• Your task: Reproduce all of the data below, switching every "Jude" to "Jane" and leaving everything else unchanged.

== Recorded information ==

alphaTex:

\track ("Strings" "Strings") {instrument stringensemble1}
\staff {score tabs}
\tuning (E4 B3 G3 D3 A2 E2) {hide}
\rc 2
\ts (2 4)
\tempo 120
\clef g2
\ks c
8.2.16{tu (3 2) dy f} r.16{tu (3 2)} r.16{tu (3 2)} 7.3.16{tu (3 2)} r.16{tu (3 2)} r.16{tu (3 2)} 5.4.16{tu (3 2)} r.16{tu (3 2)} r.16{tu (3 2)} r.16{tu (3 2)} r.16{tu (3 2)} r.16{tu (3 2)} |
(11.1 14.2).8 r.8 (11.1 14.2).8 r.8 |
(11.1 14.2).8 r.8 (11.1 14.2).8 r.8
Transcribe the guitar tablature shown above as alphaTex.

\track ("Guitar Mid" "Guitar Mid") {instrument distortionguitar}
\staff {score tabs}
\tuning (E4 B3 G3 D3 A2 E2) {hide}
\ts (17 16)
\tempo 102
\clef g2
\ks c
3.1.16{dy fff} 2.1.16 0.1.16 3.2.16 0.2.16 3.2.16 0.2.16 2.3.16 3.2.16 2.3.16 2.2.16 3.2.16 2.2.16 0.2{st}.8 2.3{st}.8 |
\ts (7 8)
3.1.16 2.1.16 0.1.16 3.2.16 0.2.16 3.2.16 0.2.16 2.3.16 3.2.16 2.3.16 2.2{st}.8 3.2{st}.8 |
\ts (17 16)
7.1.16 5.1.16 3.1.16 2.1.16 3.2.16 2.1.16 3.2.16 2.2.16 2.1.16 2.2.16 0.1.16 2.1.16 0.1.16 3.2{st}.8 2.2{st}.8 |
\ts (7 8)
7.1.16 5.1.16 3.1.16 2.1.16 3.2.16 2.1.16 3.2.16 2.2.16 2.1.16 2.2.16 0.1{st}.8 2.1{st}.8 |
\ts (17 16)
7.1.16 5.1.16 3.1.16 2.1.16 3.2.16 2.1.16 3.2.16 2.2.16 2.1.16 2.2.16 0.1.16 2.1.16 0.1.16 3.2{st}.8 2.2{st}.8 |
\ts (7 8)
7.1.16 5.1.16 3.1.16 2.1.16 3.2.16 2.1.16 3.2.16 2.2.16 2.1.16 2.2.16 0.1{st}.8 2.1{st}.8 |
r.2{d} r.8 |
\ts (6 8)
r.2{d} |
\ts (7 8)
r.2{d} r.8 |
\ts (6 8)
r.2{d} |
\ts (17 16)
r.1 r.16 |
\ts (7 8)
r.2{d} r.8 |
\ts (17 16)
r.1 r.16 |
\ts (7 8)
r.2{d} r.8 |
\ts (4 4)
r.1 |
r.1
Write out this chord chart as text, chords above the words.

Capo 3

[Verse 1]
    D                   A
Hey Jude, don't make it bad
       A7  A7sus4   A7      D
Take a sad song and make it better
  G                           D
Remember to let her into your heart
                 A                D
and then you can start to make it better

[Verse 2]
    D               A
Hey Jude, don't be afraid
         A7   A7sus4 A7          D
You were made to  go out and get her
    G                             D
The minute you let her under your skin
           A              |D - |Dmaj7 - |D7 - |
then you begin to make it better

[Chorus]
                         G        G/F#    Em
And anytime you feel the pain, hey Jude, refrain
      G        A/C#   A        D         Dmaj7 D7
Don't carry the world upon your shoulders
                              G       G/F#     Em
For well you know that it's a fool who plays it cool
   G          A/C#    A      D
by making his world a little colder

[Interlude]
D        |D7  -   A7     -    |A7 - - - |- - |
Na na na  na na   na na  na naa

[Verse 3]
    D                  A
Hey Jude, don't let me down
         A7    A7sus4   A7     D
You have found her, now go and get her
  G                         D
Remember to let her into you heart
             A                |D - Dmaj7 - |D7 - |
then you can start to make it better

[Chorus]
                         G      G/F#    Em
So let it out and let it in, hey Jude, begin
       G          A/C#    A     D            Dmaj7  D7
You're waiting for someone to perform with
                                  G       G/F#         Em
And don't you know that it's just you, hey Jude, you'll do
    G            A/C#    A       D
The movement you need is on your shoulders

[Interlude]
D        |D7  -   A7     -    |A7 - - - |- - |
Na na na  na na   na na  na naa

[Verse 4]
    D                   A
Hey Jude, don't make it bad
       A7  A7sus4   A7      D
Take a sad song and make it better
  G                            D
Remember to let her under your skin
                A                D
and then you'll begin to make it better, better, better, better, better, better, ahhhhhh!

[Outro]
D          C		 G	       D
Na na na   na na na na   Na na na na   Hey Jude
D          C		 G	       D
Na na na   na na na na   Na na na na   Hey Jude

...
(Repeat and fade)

===

• Output for this task:
alphaTex:

\track ("Strings" "Strings") {instrument stringensemble1}
\staff {score tabs}
\tuning (E4 B3 G3 D3 A2 E2) {hide}
\rc 2
\ts (2 4)
\tempo 120
\clef g2
\ks c
8.2.16{tu (3 2) dy f} r.16{tu (3 2)} r.16{tu (3 2)} 7.3.16{tu (3 2)} r.16{tu (3 2)} r.16{tu (3 2)} 5.4.16{tu (3 2)} r.16{tu (3 2)} r.16{tu (3 2)} r.16{tu (3 2)} r.16{tu (3 2)} r.16{tu (3 2)} |
(11.1 14.2).8 r.8 (11.1 14.2).8 r.8 |
(11.1 14.2).8 r.8 (11.1 14.2).8 r.8
Transcribe the guitar tablature shown above as alphaTex.

\track ("Guitar Mid" "Guitar Mid") {instrument distortionguitar}
\staff {score tabs}
\tuning (E4 B3 G3 D3 A2 E2) {hide}
\ts (17 16)
\tempo 102
\clef g2
\ks c
3.1.16{dy fff} 2.1.16 0.1.16 3.2.16 0.2.16 3.2.16 0.2.16 2.3.16 3.2.16 2.3.16 2.2.16 3.2.16 2.2.16 0.2{st}.8 2.3{st}.8 |
\ts (7 8)
3.1.16 2.1.16 0.1.16 3.2.16 0.2.16 3.2.16 0.2.16 2.3.16 3.2.16 2.3.16 2.2{st}.8 3.2{st}.8 |
\ts (17 16)
7.1.16 5.1.16 3.1.16 2.1.16 3.2.16 2.1.16 3.2.16 2.2.16 2.1.16 2.2.16 0.1.16 2.1.16 0.1.16 3.2{st}.8 2.2{st}.8 |
\ts (7 8)
7.1.16 5.1.16 3.1.16 2.1.16 3.2.16 2.1.16 3.2.16 2.2.16 2.1.16 2.2.16 0.1{st}.8 2.1{st}.8 |
\ts (17 16)
7.1.16 5.1.16 3.1.16 2.1.16 3.2.16 2.1.16 3.2.16 2.2.16 2.1.16 2.2.16 0.1.16 2.1.16 0.1.16 3.2{st}.8 2.2{st}.8 |
\ts (7 8)
7.1.16 5.1.16 3.1.16 2.1.16 3.2.16 2.1.16 3.2.16 2.2.16 2.1.16 2.2.16 0.1{st}.8 2.1{st}.8 |
r.2{d} r.8 |
\ts (6 8)
r.2{d} |
\ts (7 8)
r.2{d} r.8 |
\ts (6 8)
r.2{d} |
\ts (17 16)
r.1 r.16 |
\ts (7 8)
r.2{d} r.8 |
\ts (17 16)
r.1 r.16 |
\ts (7 8)
r.2{d} r.8 |
\ts (4 4)
r.1 |
r.1
Write out this chord chart as text, chords above the words.

Capo 3

[Verse 1]
    D                   A
Hey Jane, don't make it bad
       A7  A7sus4   A7      D
Take a sad song and make it better
  G                           D
Remember to let her into your heart
                 A                D
and then you can start to make it better

[Verse 2]
    D               A
Hey Jane, don't be afraid
         A7   A7sus4 A7          D
You were made to  go out and get her
    G                             D
The minute you let her under your skin
           A              |D - |Dmaj7 - |D7 - |
then you begin to make it better

[Chorus]
                         G        G/F#    Em
And anytime you feel the pain, hey Jane, refrain
      G        A/C#   A        D         Dmaj7 D7
Don't carry the world upon your shoulders
                              G       G/F#     Em
For well you know that it's a fool who plays it cool
   G          A/C#    A      D
by making his world a little colder

[Interlude]
D        |D7  -   A7     -    |A7 - - - |- - |
Na na na  na na   na na  na naa

[Verse 3]
    D                  A
Hey Jane, don't let me down
         A7    A7sus4   A7     D
You have found her, now go and get her
  G                         D
Remember to let her into you heart
             A                |D - Dmaj7 - |D7 - |
then you can start to make it better

[Chorus]
                         G      G/F#    Em
So let it out and let it in, hey Jane, begin
       G          A/C#    A     D            Dmaj7  D7
You're waiting for someone to perform with
                                  G       G/F#         Em
And don't you know that it's just you, hey Jane, you'll do
    G            A/C#    A       D
The movement you need is on your shoulders

[Interlude]
D        |D7  -   A7     -    |A7 - - - |- - |
Na na na  na na   na na  na naa

[Verse 4]
    D                   A
Hey Jane, don't make it bad
       A7  A7sus4   A7      D
Take a sad song and make it better
  G                            D
Remember to let her under your skin
                A                D
and then you'll begin to make it better, better, better, better, better, better, ahhhhhh!

[Outro]
D          C		 G	       D
Na na na   na na na na   Na na na na   Hey Jane
D          C		 G	       D
Na na na   na na na na   Na na na na   Hey Jane

...
(Repeat and fade)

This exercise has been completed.